The first superhero blockbuster film of 2018 is gearing up for a huge box-office opening this weekend. Black Panther, from Walt Disney and Marvel Studios, is currently on track for the biggest opening ever in the month of February, according to the latest estimate Hollywood tracking service NRG.
The movie, which focuses on the titular superhero who is king of the fictional African country of Wakanda, is forecasted to pull in as much as $165 million in domestic box-office gross for its debut over the four-day President’s Day holiday weekend. Such a showing would hand Black Panther the largest domestic opening ever for a February release, topping the $152 million President’s Day opening for 2016’s Deadpool, the R-rated superhero flick from 21st Century Fox. (Deadpool went on to gross more than $780 million worldwide, according to Box Office Mojo.)

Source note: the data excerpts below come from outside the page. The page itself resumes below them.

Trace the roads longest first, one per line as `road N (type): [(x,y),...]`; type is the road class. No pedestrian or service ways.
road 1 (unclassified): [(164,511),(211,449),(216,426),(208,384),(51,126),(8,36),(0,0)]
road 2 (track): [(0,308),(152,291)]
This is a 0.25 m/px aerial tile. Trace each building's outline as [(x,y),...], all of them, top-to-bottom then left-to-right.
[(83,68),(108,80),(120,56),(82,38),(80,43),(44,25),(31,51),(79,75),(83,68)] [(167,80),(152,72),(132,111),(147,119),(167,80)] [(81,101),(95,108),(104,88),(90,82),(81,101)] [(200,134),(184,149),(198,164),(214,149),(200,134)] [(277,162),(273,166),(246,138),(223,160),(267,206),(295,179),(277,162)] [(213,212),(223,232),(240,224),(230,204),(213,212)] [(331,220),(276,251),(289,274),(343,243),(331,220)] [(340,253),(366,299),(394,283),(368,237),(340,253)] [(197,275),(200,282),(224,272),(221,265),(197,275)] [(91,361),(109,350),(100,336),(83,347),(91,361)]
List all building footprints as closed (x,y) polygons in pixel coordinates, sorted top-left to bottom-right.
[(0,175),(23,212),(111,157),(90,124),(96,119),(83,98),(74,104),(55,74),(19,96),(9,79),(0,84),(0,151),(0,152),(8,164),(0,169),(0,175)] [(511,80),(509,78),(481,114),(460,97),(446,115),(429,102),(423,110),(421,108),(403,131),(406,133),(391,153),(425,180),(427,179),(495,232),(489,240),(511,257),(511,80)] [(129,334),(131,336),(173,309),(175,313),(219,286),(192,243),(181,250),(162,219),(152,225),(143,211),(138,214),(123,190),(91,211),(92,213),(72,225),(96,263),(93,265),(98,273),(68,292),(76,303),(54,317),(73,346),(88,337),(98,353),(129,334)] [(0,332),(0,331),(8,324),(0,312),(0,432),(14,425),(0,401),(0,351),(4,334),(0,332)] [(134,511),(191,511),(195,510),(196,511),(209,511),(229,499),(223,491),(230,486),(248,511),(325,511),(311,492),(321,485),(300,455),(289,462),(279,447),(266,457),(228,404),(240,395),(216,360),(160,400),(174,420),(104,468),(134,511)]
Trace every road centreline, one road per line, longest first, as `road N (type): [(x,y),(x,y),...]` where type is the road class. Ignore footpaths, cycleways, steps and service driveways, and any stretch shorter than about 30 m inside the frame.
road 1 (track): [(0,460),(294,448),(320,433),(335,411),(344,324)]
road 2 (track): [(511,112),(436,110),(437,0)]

The Hollywood Reporter notes that NRG’s earlier tracking had estimated a $125 million opening for Black Panther as recently as two weeks ago, but the number has been climbing as buzz for the film builds. Earlier this year, online ticket-selling site Fandango said that the movie had already set a record for the best advance ticket sales of any Marvel movie on its first day of online pre-sales, while Black Panther has also been a popular topic on social media, becoming the most tweeted-about film of 2018, so far. The movie is already a hit with critics, earning a stellar 97% rating on the reviews aggregation site Rotten Tomatoes.
Get Data Sheet, Fortune’s technology newsletter.
Directed by Ryan Coogler (Creed) and starring Chadwick Boseman (Get On Up) as the Black Panther, the movie is the first standalone film for the classic Marvel Comics character after Boseman previously appeared as the Black Panther in 2016’s Marvel film, Captain America: Civil War. The title character, whose real name is T’Challa, is a superhero inhabits the same world as Marvel’s Avengers (Iron Man, the Hulk, etc.).
Boseman recently landed on the cover of TIME magazine for an article that called Marvel’s Black Panther “a major milestone” because of how it portrays a superhero of African descent while featuring a nearly all-black cast and an African-American director (Coogler). Much like the success of last year’s Warner Bros. film Wonder Woman helped change the conversation around a female superhero movie helmed by a woman director, a box-office smashing debut for Black Panther could pave the way for a similar paradigm shift in Hollywood with regard to how studios approach big-budget stories about characters of color.
Black Panther officially opens in U.S. theaters on Friday, Feb. 16.